On two occasions when Joshua is encouraged for his upcoming leadership role the Torah uses an odd verb.  In Deuteronomy 3:28 God says: "Command Joshua - embolden him and imbue him with strength for he shall go over before this people and he shall cause them to inherit the land which you will see."  Similarly in our parasha, the Torah says that Moses "commanded Joshua the son of Nun and said be strong and resolute."  Why is Joshua commanded to be bold?  Why isn't enough to advise him - "Listen, as the next leader you should really exhibit the kind of strength and determination necessary for the job?"  It is my contention that Joshua is commanded to believe in God - it is basically forbidden for him to feel that he is on his own.  If he does doubt, that might lead him to forget God, which in turn will lead to God abandoning him and the nation to their own abilities.

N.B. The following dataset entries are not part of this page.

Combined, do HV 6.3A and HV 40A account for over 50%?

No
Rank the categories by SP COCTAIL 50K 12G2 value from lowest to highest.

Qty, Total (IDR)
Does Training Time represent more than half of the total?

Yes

We see the same approach to war in the speech delivered to the nation before a battle.  Deuteronomy 20:1-4 describes this necessary procedure for war preparation:


When you take the field against your enemies, and see horses and chariots - forces larger than yours - have no fear of them, for the Lord your God, who brought you from the land of Egypt, is with you.  Before you join battle, the priest shall come forward and address the troops.  He shall say to them, "Hear O Israel!  You are about to join battle with your enemy.  Let not your courage falter.  Do not be in fear, or in panic, or in dread of them.  For it is the Lord your God who marches with you to do battle for you against the enemy, to bring you victory."

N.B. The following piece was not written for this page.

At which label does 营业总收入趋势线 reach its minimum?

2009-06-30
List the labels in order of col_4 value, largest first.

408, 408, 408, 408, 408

The chief emotion is not belief in your own military skills, but belief that God is on your side.  Fear of death in battle might be impossible to totally dismiss, but fear in the enemy, as Rabbeinu Bachye puts it, represents a lack of faith that God will take care of you.  The message of CHAZAK VE-EMATZ is almost a challenge to Joshua to suppress his own valor while strengthening his belief in the role God will play.  The conquest of the land was one of holy war - the people and their leader had to recognize that it was part of the divine plan for the future of the nation of Israel.